_Description of the task_
Pull every line of text from the records below verbatim, leaving the pictures out.

┄┄┄┄┄┄┄┄┄┄

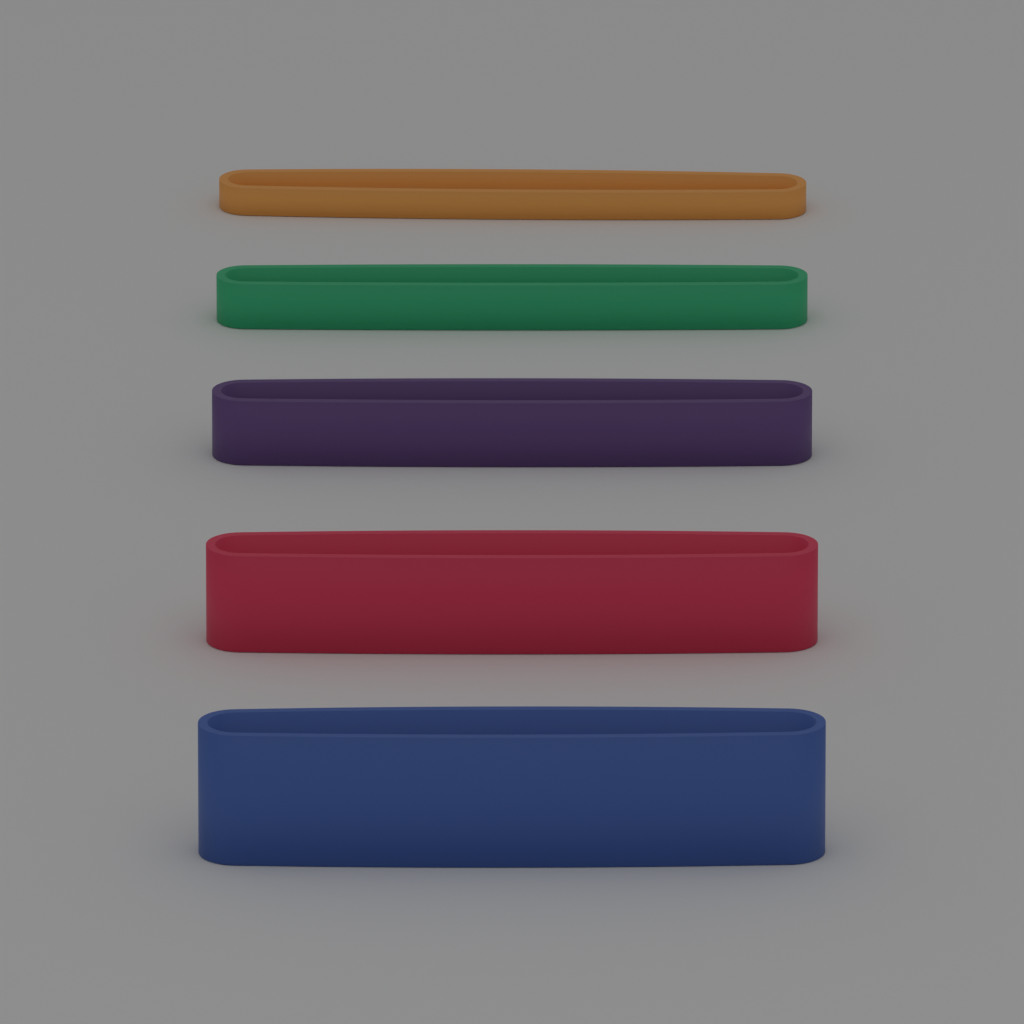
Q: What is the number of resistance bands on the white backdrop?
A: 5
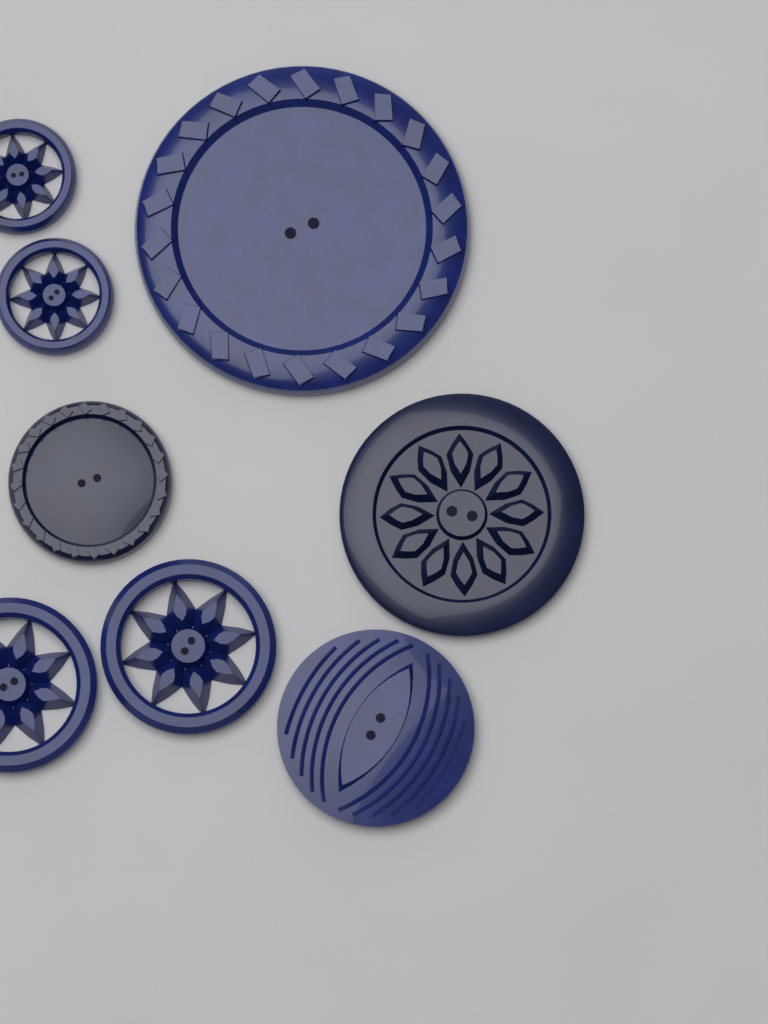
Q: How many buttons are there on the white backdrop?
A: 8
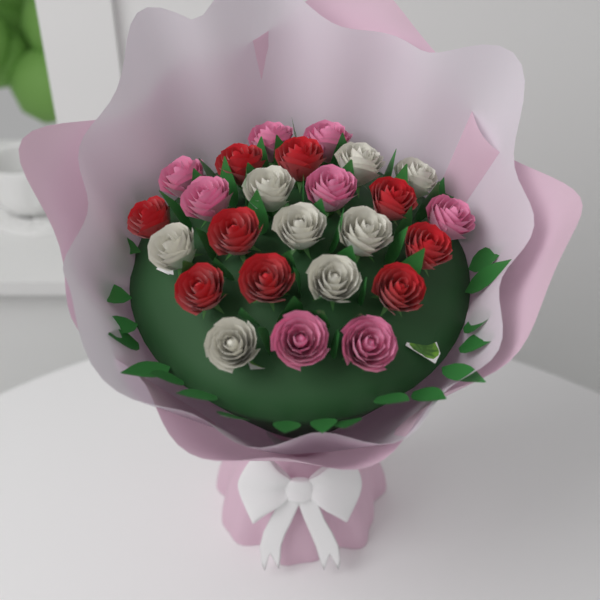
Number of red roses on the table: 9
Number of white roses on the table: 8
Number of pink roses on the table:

┄┄┄┄┄┄┄┄┄┄

_Correct result_
Q: What is the number of resistance bands on the white backdrop?
A: 5
Q: How many buttons are there on the white backdrop?
A: 8
Number of red roses on the table: 9
Number of white roses on the table: 8
Number of pink roses on the table:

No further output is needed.